# Soniccouture: The Attic - 10 Analogue Instruments in One Package



## soniccouture (Apr 10, 2014)

10 Instruments, Endless Analogue Character

_Roland RS202 String Machine
Korg LP10 Analog Piano
Suzuki Omnichord
Jennings Univox
Minikorg 700s
Hammond Solovox
Synthi AKS
Roland SH2000
Godwin String Concert
Philips Philicorda_

Ten incredible instruments in one package; a vast palette of analogue colours.
Contains updated versions of our original Synthi AKS, Philicorda and Omnichord instruments.

*$149 | £119 | €129*

INFO & AUDIO DEMOS ONLINE NOW

*THE ATTIC INTRO OFFER*

Get €20 | $30 off RRP

ENTER CODE :*URR3K3Y*
Offer ends 2 May 2014

UPGRADE OFFER
If you own the original version of Synthi AKS, Philicorda or Omnichord, or even all of them, you can upgrade and get up to 40% off depending which products you have.
If you are eligible you will receive an email with your upgrade code very soon. If you do not receive it, contact us.


James


----------



## dryano (Apr 10, 2014)

Demos sound really nice!

How did you model the filters? Did you use the Kontakt internal filters or custom IRs?


----------



## dhmusic (Apr 10, 2014)

Haha I was wondering why Synthi AKS disappeared from your site earlier. Nice bundle!


----------



## soniccouture (Apr 10, 2014)

dryano @ Thu Apr 10 said:


> Demos sound really nice!
> 
> How did you model the filters? Did you use the Kontakt internal filters or custom IRs?

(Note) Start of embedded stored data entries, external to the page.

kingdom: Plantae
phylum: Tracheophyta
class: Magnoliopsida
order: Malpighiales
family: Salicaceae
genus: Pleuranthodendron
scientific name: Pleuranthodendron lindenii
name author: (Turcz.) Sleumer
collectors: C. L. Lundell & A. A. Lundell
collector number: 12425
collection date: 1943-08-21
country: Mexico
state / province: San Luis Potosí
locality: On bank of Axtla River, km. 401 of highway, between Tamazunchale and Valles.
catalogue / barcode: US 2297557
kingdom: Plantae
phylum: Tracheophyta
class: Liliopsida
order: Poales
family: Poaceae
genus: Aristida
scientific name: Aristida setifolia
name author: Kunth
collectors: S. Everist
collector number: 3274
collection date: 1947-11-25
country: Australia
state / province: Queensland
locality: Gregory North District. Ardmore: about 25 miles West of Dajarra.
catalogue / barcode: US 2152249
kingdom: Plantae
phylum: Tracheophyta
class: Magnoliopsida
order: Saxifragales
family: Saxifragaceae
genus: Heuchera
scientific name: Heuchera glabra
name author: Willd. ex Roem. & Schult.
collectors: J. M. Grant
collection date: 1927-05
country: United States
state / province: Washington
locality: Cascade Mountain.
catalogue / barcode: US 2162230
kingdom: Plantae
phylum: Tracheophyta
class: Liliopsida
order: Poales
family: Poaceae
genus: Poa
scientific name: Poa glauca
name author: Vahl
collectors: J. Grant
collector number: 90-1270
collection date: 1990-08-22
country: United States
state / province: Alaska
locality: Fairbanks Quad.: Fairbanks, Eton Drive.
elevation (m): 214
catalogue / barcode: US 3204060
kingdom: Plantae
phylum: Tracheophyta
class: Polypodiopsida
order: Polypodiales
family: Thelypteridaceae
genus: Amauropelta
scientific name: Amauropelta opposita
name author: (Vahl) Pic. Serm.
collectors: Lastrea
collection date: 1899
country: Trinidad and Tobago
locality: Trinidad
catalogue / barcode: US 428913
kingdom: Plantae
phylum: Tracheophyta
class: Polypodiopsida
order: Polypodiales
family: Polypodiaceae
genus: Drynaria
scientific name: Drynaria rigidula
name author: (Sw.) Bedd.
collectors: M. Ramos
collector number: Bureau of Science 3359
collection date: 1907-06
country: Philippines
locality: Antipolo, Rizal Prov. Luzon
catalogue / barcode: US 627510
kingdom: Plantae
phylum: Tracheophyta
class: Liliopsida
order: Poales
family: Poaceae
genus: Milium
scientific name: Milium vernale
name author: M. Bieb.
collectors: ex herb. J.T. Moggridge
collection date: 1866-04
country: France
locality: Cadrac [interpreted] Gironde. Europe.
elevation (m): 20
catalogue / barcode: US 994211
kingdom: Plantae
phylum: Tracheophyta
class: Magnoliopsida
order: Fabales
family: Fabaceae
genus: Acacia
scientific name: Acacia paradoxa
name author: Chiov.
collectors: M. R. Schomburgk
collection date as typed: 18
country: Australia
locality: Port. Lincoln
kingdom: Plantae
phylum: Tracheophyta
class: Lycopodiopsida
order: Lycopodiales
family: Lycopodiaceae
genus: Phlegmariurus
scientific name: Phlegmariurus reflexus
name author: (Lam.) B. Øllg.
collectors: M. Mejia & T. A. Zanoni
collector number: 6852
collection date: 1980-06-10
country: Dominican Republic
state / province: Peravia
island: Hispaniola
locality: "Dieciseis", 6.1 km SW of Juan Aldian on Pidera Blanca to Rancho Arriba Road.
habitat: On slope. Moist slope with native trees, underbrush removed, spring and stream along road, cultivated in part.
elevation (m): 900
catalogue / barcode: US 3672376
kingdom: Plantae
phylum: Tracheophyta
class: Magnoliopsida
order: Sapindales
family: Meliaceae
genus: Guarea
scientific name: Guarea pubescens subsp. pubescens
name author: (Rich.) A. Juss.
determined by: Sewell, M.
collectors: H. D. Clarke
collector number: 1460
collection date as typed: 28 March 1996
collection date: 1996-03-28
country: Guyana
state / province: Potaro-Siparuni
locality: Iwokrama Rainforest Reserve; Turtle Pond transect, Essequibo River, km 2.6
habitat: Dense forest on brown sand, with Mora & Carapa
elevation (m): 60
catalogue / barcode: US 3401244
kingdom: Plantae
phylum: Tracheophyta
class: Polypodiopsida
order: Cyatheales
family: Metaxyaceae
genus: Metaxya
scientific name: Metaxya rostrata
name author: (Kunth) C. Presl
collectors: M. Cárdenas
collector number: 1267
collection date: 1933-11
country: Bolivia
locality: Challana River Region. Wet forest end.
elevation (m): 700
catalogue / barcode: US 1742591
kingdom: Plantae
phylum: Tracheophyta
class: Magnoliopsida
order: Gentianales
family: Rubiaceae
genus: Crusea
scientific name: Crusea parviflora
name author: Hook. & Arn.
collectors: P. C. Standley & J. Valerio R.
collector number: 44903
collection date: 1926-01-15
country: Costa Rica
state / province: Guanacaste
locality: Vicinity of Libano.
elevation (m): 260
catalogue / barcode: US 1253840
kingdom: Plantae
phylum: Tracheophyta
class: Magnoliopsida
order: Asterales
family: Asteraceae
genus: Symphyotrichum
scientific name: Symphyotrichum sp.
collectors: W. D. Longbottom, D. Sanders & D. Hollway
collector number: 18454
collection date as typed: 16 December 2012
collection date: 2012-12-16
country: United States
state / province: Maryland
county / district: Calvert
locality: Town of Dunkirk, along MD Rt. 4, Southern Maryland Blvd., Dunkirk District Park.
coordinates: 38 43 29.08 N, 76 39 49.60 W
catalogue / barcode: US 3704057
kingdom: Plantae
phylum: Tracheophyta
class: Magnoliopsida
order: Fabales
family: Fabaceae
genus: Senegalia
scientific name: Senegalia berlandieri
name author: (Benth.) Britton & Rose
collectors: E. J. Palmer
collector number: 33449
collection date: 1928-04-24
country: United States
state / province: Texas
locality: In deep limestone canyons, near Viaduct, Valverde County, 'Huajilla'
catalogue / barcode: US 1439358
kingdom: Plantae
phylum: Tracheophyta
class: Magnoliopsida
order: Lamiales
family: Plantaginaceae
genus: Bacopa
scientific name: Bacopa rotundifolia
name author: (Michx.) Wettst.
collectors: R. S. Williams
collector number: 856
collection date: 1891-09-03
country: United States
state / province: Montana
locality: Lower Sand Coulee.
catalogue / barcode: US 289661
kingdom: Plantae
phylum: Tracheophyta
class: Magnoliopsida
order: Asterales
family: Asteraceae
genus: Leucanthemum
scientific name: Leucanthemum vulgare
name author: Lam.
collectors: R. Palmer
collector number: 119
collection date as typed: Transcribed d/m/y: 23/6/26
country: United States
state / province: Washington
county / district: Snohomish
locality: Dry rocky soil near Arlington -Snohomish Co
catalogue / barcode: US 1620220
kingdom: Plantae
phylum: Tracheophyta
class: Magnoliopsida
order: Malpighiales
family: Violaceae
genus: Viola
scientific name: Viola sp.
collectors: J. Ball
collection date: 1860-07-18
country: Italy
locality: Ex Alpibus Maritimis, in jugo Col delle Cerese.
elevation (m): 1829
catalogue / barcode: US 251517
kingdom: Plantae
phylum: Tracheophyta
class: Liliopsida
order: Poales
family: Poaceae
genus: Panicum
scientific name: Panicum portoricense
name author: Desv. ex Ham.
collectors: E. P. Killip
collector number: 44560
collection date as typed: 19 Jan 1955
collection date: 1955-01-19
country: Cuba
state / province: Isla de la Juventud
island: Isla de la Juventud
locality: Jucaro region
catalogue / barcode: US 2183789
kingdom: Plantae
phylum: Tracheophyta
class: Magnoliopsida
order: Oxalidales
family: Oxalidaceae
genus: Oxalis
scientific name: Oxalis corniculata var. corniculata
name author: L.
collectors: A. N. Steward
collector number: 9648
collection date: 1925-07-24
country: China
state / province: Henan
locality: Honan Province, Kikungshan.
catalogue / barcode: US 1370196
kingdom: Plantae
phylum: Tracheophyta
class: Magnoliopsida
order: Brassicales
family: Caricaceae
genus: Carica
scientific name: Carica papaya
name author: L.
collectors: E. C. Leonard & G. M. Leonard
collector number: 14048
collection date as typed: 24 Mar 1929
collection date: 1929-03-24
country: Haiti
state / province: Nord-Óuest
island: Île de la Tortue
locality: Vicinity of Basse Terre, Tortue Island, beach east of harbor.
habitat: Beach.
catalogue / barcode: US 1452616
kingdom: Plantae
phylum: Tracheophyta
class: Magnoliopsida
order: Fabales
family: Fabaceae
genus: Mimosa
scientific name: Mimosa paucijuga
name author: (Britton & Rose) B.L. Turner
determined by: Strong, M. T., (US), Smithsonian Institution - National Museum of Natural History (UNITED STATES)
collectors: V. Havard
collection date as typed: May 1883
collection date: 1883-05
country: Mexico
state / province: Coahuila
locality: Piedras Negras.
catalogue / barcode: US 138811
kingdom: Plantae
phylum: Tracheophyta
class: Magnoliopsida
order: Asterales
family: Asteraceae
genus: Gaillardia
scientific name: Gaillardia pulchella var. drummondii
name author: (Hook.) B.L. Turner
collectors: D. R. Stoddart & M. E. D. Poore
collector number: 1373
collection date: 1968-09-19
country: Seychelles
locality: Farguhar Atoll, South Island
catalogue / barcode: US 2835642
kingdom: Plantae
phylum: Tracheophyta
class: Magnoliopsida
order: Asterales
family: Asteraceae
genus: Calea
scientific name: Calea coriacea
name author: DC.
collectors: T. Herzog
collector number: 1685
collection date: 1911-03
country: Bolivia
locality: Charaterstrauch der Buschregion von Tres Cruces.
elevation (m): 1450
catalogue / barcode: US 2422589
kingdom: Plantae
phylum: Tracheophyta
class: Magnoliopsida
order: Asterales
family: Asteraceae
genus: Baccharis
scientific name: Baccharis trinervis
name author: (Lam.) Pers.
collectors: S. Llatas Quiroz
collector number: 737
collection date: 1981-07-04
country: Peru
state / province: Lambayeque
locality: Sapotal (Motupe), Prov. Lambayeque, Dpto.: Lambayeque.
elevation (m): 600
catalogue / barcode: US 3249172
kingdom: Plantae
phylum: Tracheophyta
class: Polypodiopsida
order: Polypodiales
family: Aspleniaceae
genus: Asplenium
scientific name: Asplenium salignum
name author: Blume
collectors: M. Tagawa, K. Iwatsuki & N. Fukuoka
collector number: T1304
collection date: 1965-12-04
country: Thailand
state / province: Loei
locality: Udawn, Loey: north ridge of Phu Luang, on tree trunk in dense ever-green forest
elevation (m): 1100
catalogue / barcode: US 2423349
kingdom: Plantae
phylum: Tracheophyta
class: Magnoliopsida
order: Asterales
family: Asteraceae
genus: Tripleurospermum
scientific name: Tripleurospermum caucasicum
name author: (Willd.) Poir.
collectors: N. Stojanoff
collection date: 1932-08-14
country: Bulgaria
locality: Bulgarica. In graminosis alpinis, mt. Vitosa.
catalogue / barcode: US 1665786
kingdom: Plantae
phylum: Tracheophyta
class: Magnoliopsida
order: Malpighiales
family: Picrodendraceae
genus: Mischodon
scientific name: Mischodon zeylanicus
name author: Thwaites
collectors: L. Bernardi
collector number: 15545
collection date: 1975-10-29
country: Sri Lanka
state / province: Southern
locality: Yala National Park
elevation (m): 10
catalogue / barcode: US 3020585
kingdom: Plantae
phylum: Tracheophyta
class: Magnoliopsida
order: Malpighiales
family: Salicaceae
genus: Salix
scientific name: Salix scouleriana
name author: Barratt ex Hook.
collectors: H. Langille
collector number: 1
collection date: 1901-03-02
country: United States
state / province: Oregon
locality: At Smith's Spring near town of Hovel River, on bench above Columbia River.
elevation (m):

In general, it's Kontakts filters. The new selection of modelled analogue filters in Kontakt 5 are very nice indeed, and work well for this kind of material.

in some cases, where the synth was itself a preset based synth, such as the SH2000, we have sampled the presets faithfully with the original filter fully open, of course.

James


----------